With low interest rates and savings boosted by no commuting costs over the last year, many younger, less experienced investors are investing their pandemic savings in shares. Evgenii Tiapkin, Executive Director of Freedom Finance Europe, offers the following informed, simple and educational IPO investment tips for this emerging cohort

Research the IPO features

“We have been analysing IPO’s since 2012, and, based on this experience, we recommend you consider the following factors when choosing an IPO to trade,” explains Evgenii Tiapkin, Executive Director of Freedom Finance Europe.

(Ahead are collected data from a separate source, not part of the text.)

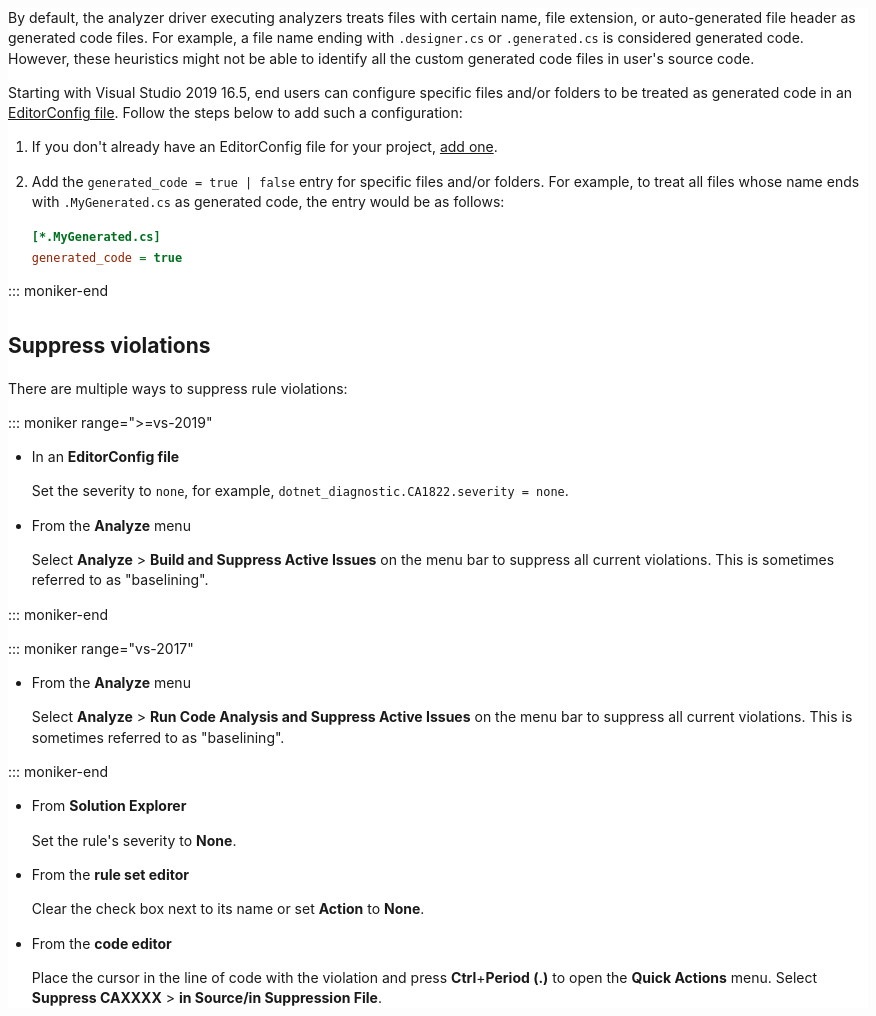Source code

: By default, the analyzer driver executing analyzers treats files with certain name, file extension, or auto-generated file header as generated code files. For example, a file name ending with `.designer.cs` or `.generated.cs` is considered generated code. However, these heuristics might not be able to identify all the custom generated code files in user's source code.

Starting with Visual Studio 2019 16.5, end users can configure specific files and/or folders to be treated as generated code in an [EditorConfig file](https://editorconfig.org/). Follow the steps below to add such a configuration:

1. If you don't already have an EditorConfig file for your project, [add one](../ide/create-portable-custom-editor-options.md#add-an-editorconfig-file-to-a-project).

2. Add the `generated_code = true | false` entry for specific files and/or folders. For example, to treat all files whose name ends with `.MyGenerated.cs` as generated code, the entry would be as follows:

   ```ini
   [*.MyGenerated.cs]
   generated_code = true
   ```

::: moniker-end

## Suppress violations

There are multiple ways to suppress rule violations:

::: moniker range=">=vs-2019"

- In an **EditorConfig file**

  Set the severity to `none`, for example, `dotnet_diagnostic.CA1822.severity = none`.

- From the **Analyze** menu

  Select **Analyze** > **Build and Suppress Active Issues** on the menu bar to suppress all current violations. This is sometimes referred to as "baselining".

::: moniker-end

::: moniker range="vs-2017"

- From the **Analyze** menu

  Select **Analyze** > **Run Code Analysis and Suppress Active Issues** on the menu bar to suppress all current violations. This is sometimes referred to as "baselining".

::: moniker-end

- From **Solution Explorer**

  Set the rule's severity to **None**.

- From the **rule set editor**

  Clear the check box next to its name or set **Action** to **None**.

- From the **code editor**

  Place the cursor in the line of code with the violation and press **Ctrl**+**Period (.)** to open the **Quick Actions** menu. Select **Suppress CAXXXX** > **in Source/in Suppression File**.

“First, you should look at the IPO features. What is its purpose?” Tiapkin explains. “The best thing would be business development or debt repayment. The IPO size should not be too large, while having large shareholders with a proven track record is a good thing, especially when most shares will be still owned by such shareholders after the IPO. Finally, first tier underwriters with a good IPO yield track record are also important.”
Consider the key industry, business and finance factors

Once you have a good understanding of the purpose of the IPO, Tiapkin then advises that you pay close attention to the key industry, business, and finance factors, which include the following:

  • IPOs of companies focusing on growing sectors, such as technology or biotech, or the companies changing their business model and increasing their market share through innovation
  • Companies operating in large markets that have still some room for further growth and development
  • Increase in the customer base (both in terms of numbers and quality) and an ability to retain it
  • Diversified customer base with large-scale customers
  • Product life cycles being at the initial or developing stages
  • Large earnings growth (around 20% per year)
  • When a company is suffering losses, there should be clear evidence that the negative operating margin is contracting, and the costs are cut so that the company may break even within a few years after the IPO
  • Low or no debt burden with hybrid venture financing
  • An understandable strategy of achieving positive cash flow in the next 10 years, with a clear information of the funding sources
  • Experienced and renowned management, and a reputable founding team
  • A clear post-IPO development strategy, with an expectation of good results in the first post-IPO quarterly report
  • Members of the board, which are known in the industry
  • Strong competitive and market position, ideally, with a competitive edge, such as patents, proprietary algorithms, or a unique business model

Diversification is crucial
Finally, Tiapkin notes: “Many IPOs have high yields, and yet, when you decide to trade an IPO, you should stick to your diversification strategy and invest only a fraction of your capital, as large potential yield in any IPO also means larger risks. By diversifying your risks, you will be saving your account balance, as well as getting overall profit in the stock market.”